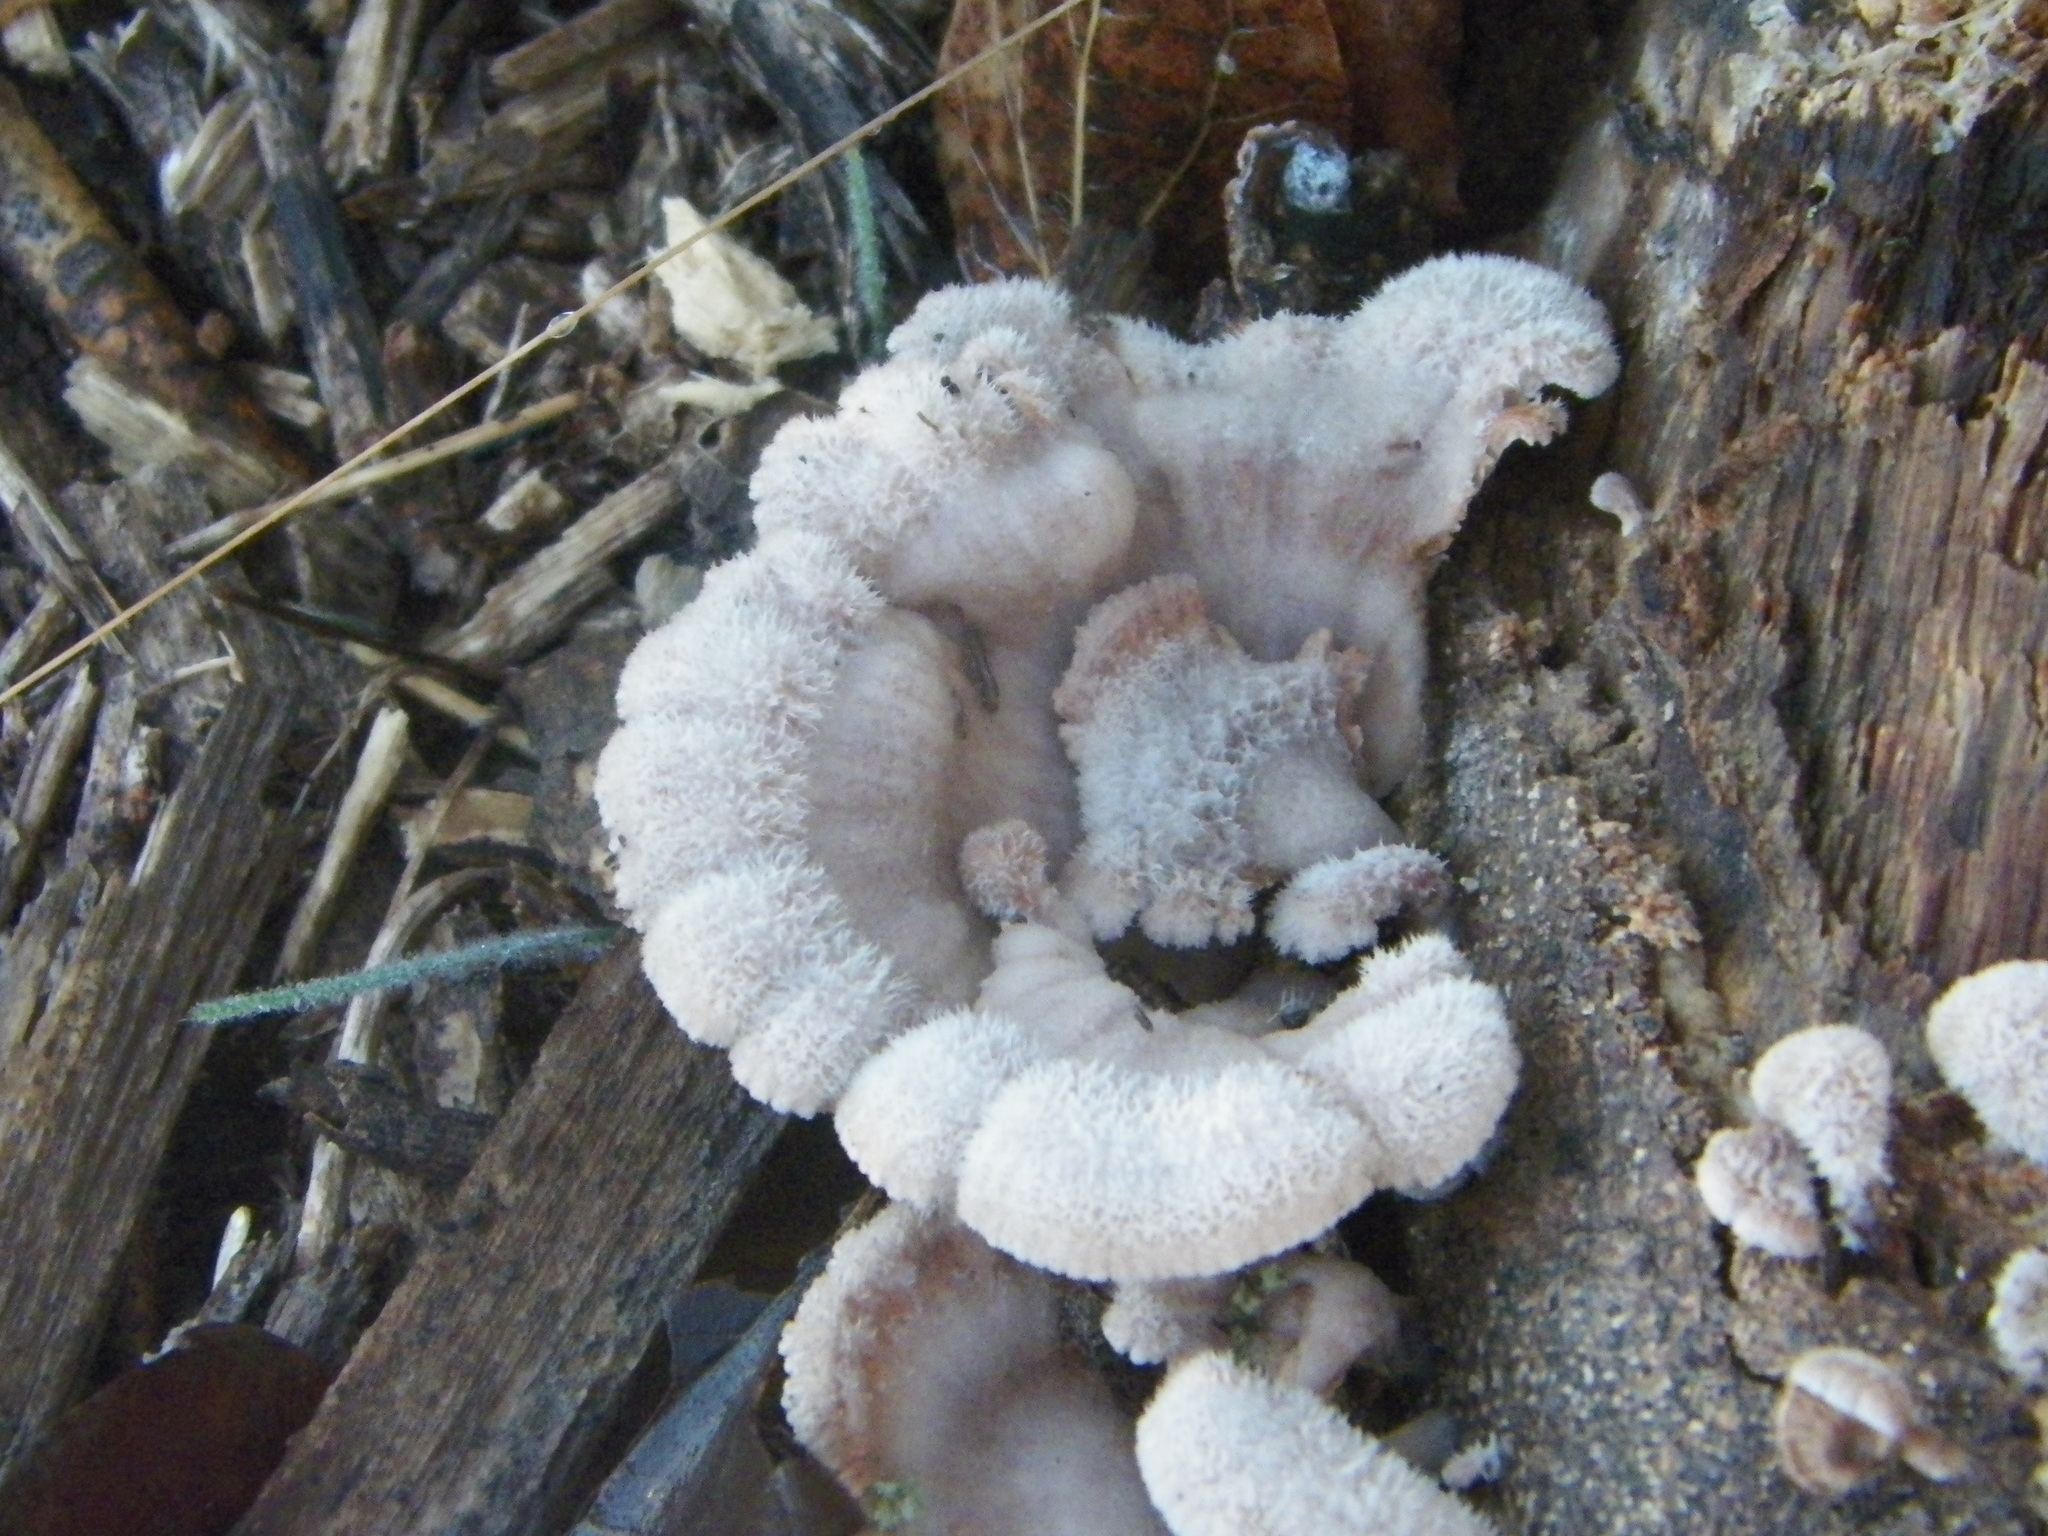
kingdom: Fungi
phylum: Basidiomycota
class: Agaricomycetes
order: Agaricales
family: Schizophyllaceae
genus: Schizophyllum
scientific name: Schizophyllum commune
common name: Common porecrust
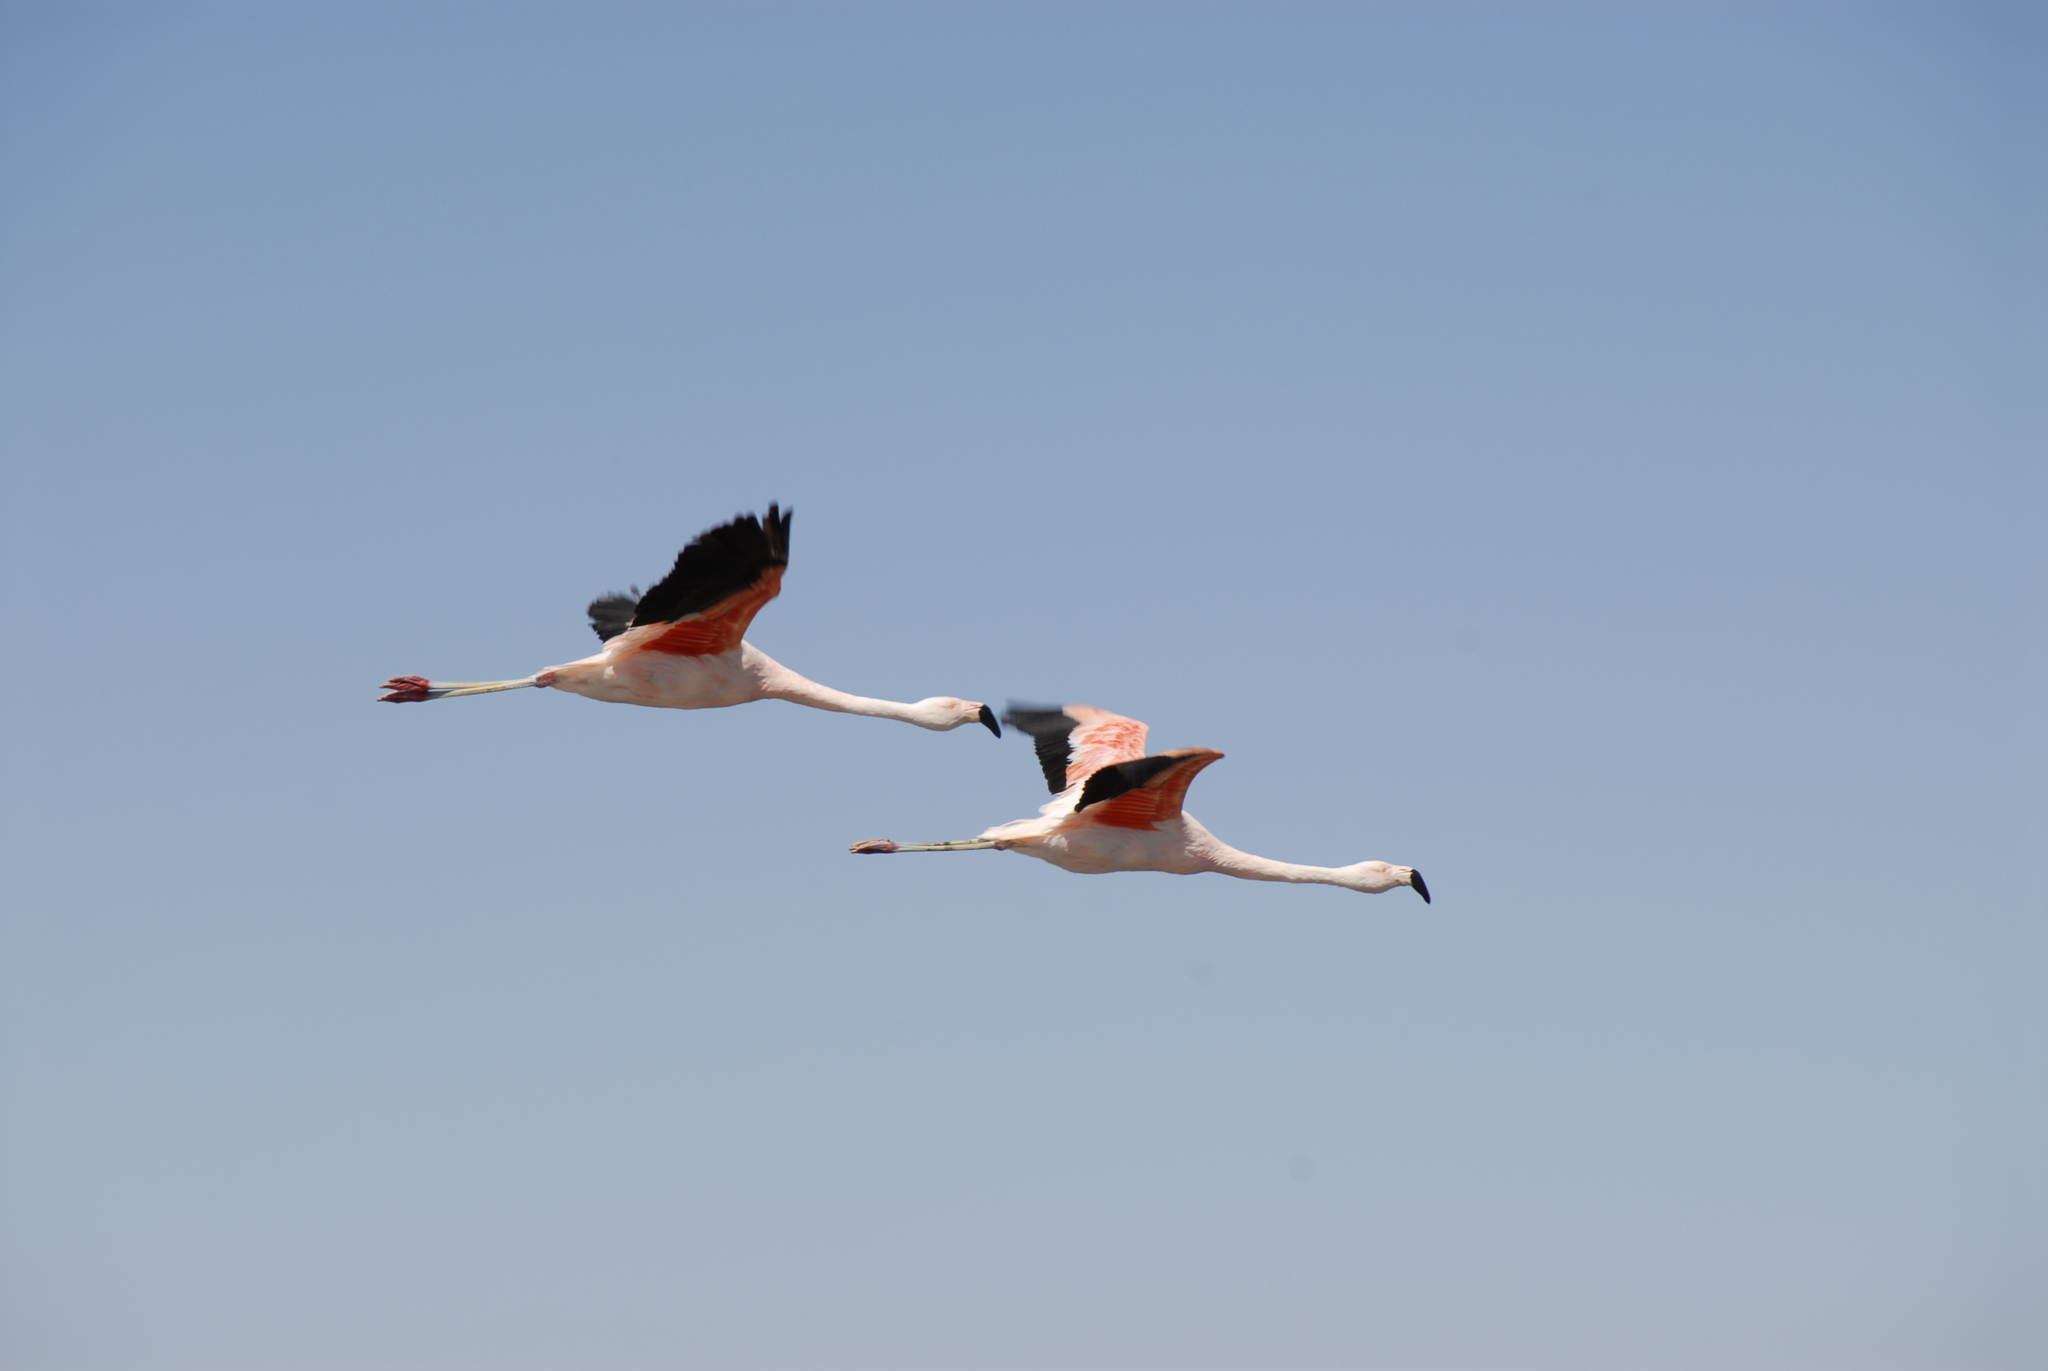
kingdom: Animalia
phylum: Chordata
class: Aves
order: Phoenicopteriformes
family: Phoenicopteridae
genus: Phoenicopterus
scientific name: Phoenicopterus chilensis
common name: Chilean flamingo
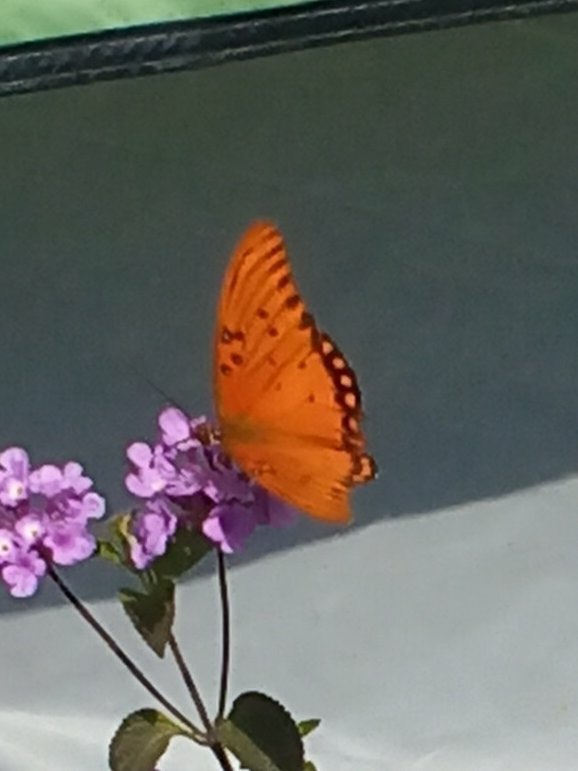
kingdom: Animalia
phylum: Arthropoda
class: Insecta
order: Lepidoptera
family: Nymphalidae
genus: Dione
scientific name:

> [Your goal] Reproduce the data verbatim, starting with the line that contains "genus: Schizophyllum" and continuing through the final line of the data. Leave the pictures out of your answer.

> [Exercise answer]
genus: Schizophyllum
scientific name: Schizophyllum commune
common name: Common porecrust
kingdom: Animalia
phylum: Chordata
class: Aves
order: Phoenicopteriformes
family: Phoenicopteridae
genus: Phoenicopterus
scientific name: Phoenicopterus chilensis
common name: Chilean flamingo
kingdom: Animalia
phylum: Arthropoda
class: Insecta
order: Lepidoptera
family: Nymphalidae
genus: Dione
scientific name:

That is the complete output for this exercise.